[Page segmentation data]
++++++++

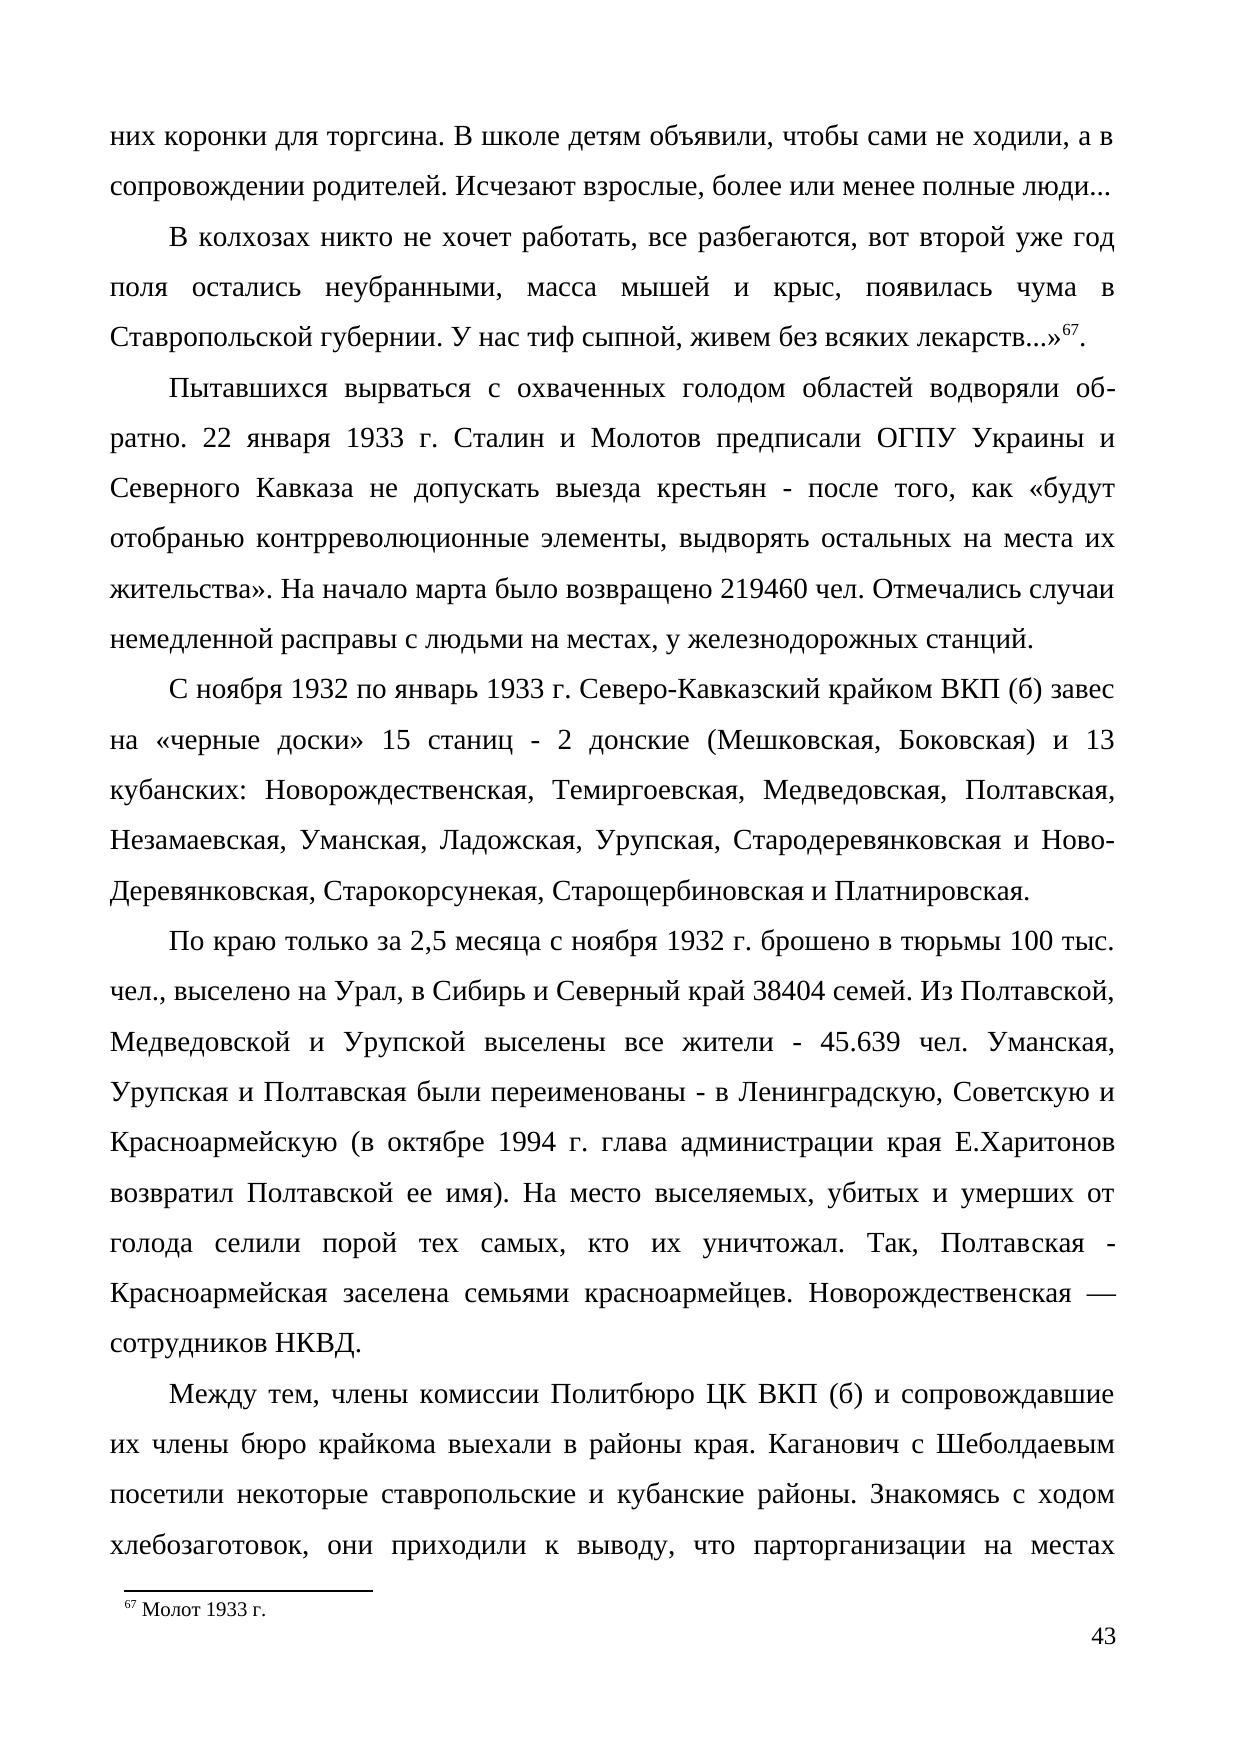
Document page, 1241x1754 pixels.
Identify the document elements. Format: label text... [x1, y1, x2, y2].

text С ноября 1932 по январь . Северо-Кавказский крайком ВКП (б) завес на «черные доски» 15 станиц - 2 донские (Мешковская, Боковская) и 13 кубанских: Новорождественская, Темиргоевская, Медведовская, Полтавская, Незамаевская, Уманская, Ладожская, Урупская, Стародеревянковская и Ново-Деревянковская, Старокорсунекая, Старощербиновская и Платнировская. [109, 672, 1116, 906]
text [109, 1376, 1116, 1560]
text В колхозах никто не хочет работать, все разбегаются, вот второй уже год поля остались неубранными, масса мышей и крыс, появилась чума в Ставропольской губернии. У нас тиф сыпной, живем без всяких лекарств...». [109, 219, 1116, 353]
text По краю только за 2,5 месяца с ноября . брошено в тюрьмы 100 тыс. чел., выселено на Урал, в Сибирь и Северный край 38404 семей. Из Полтавской, Медведовской и Урупской выселены все жители - 45.639 чел. Уманская, Урупская и Полтавская были переименованы - в Ленинградскую, Советскую и Красноармейскую (в октябре . глава администрации края Е.Харитонов возвратил Полтавской ее имя). На место выселяемых, убитых и умерших от голода селили порой тех самых, кто их уничтожал. Так, Полтавская - Красноармейская заселена семьями красноармейцев. Новорождественская — сотрудников НКВД. [109, 923, 1116, 1359]
text Пытавшихся вырваться с охваченных голодом областей водворяли обратно. 22 января . Сталин и Молотов предписали ОГПУ Украины и Северного Кавказа не допускать выезда крестьян - после того, как «будут отобранью контрреволюционные элементы, выдворять остальных на места их жительства». На начало марта было возвращено 219460 чел. Отмечались случаи немедленной расправы с людьми на местах, у железнодорожных станций. [109, 370, 1116, 655]
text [109, 118, 1116, 202]
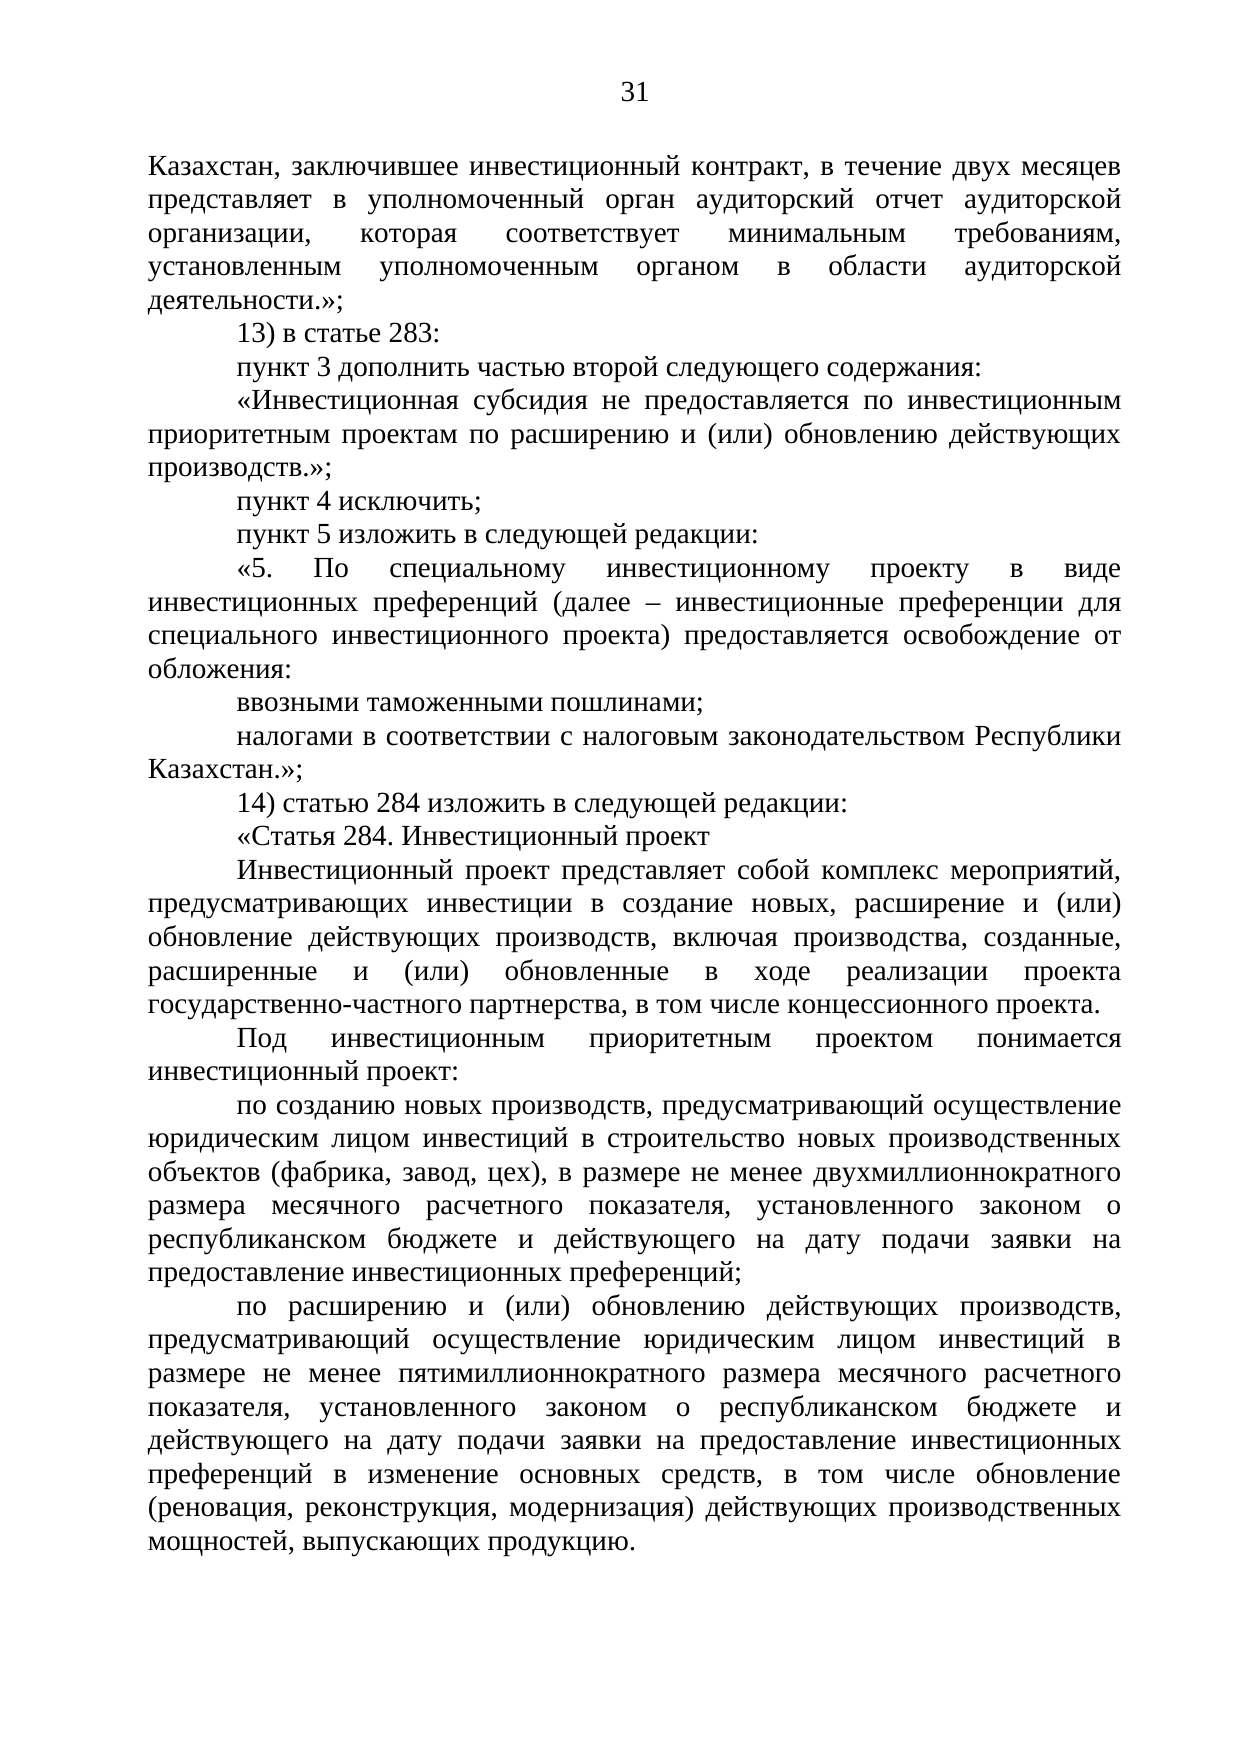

++++++++

_What the task asks_. Print the records above word for word, omitting any picture they contain.

_Your solution_.
Document page, 1241x1754 pixels.
Identify the document elements. Format: label text... [x1, y1, x2, y2].

text С ноября 1932 по январь . Северо-Кавказский крайком ВКП (б) завес на «черные доски» 15 станиц - 2 донские (Мешковская, Боковская) и 13 кубанских: Новорождественская, Темиргоевская, Медведовская, Полтавская, Незамаевская, Уманская, Ладожская, Урупская, Стародеревянковская и Ново-Деревянковская, Старокорсунекая, Старощербиновская и Платнировская. [109, 672, 1116, 906]
text [109, 1376, 1116, 1560]
text В колхозах никто не хочет работать, все разбегаются, вот второй уже год поля остались неубранными, масса мышей и крыс, появилась чума в Ставропольской губернии. У нас тиф сыпной, живем без всяких лекарств...». [109, 219, 1116, 353]
text По краю только за 2,5 месяца с ноября . брошено в тюрьмы 100 тыс. чел., выселено на Урал, в Сибирь и Северный край 38404 семей. Из Полтавской, Медведовской и Урупской выселены все жители - 45.639 чел. Уманская, Урупская и Полтавская были переименованы - в Ленинградскую, Советскую и Красноармейскую (в октябре . глава администрации края Е.Харитонов возвратил Полтавской ее имя). На место выселяемых, убитых и умерших от голода селили порой тех самых, кто их уничтожал. Так, Полтавская - Красноармейская заселена семьями красноармейцев. Новорождественская — сотрудников НКВД. [109, 923, 1116, 1359]
text Пытавшихся вырваться с охваченных голодом областей водворяли обратно. 22 января . Сталин и Молотов предписали ОГПУ Украины и Северного Кавказа не допускать выезда крестьян - после того, как «будут отобранью контрреволюционные элементы, выдворять остальных на места их жительства». На начало марта было возвращено 219460 чел. Отмечались случаи немедленной расправы с людьми на местах, у железнодорожных станций. [109, 370, 1116, 655]
text [109, 118, 1116, 202]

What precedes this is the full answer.